Nearly 12 million Americans reported in the Census 2000 that they were at least part Asian, and in honor of Asian Pacific American Heritage Month, which began yesterday, the U.S. Census Bureau has highlighted Hawai'i as the state with the highest percentage of Asians in the country. Here, 58 percent of those who answered the census survey reported they were of Asian heritage. California was next, with 12 percent.

Honolulu led the nation in cities of 100,000 or more residents with the highest percentage of Asians, with 68 percent. Among cities of that size, the only other that had more than one-half of its population reporting as Asian was Daly City, Calif. (54 percent). All of the remaining cities among the 10 with the highest percentage of Asians in their population were in California: Fremont, Sunnyvale, San Francisco, Irvine, Garden Grove, Santa Clara, Torrance and San Jose.

— Tanya Bricking, Advertiser staff writer

Finally, the facts

Have a pressing need to know the names of Hawai'i's major waterfalls by island? Perhaps you'd like to drop into conversation the number of cargo ship arrivals in Honolulu last year, and the tonnage totals? Or perhaps you'd like to know how many of the couples who were married here last year married people of the same race?

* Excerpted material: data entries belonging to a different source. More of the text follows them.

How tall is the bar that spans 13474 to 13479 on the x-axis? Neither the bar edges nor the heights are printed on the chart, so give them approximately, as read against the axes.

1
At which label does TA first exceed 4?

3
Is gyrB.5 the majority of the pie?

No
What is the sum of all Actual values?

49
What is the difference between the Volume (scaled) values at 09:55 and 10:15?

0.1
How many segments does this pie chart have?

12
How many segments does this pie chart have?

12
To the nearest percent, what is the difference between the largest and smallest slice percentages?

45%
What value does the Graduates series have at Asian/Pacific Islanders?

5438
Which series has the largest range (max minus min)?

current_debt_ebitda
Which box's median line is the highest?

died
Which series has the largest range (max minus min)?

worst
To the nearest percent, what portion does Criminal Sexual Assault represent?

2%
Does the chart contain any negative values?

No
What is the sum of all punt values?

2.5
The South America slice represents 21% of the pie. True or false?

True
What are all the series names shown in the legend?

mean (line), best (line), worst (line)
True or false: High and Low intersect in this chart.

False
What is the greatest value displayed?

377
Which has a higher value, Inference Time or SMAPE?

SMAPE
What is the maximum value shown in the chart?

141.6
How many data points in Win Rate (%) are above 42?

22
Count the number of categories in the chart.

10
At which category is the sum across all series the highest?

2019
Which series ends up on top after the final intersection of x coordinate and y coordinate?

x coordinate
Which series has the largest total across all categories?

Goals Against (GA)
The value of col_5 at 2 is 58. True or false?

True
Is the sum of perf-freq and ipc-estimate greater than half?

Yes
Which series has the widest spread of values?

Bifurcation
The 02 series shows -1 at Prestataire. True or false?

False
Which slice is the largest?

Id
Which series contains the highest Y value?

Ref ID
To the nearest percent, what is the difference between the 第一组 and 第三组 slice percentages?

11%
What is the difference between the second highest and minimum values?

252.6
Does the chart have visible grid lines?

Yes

If arcane facts come in handy in your work or you're planning to win "Jan Ken Po" this year, your best friend is the new "Hawai'i Data Book, A Statistical Reference to Hawai'i's Social, Economic and Political Trends," edited by the state's longtime king of facts, statistician Robert C. Schmitt. Mutual Publishing has released the book in a handy paperback desk size at $13.95.

— Wanda A. Adams, Advertiser book editor

Book-club winners

Nothing worth reading out there, huh, Oprah? Kelly Ripa, USA Today and the "Today" show beg to differ.

A recommendation last Thursday from the co-host of "Live With Regis & Kelly" has made an instant best seller out of "If Looks Could Kill," a murder mystery by Cosmopolitan Editor in Chief Kate White, who sent Ripa a gushing thank-you note.

Meanwhile, USA Today has helped sales of Richard Russo's "Empire Falls." In mid-April, the newspaper made Russo's novel its debut book club pick, just days after Russo won the Pulitzer Prize for fiction and after the paperback edition was released.

The "Today" show has also formed a book club, to start in June.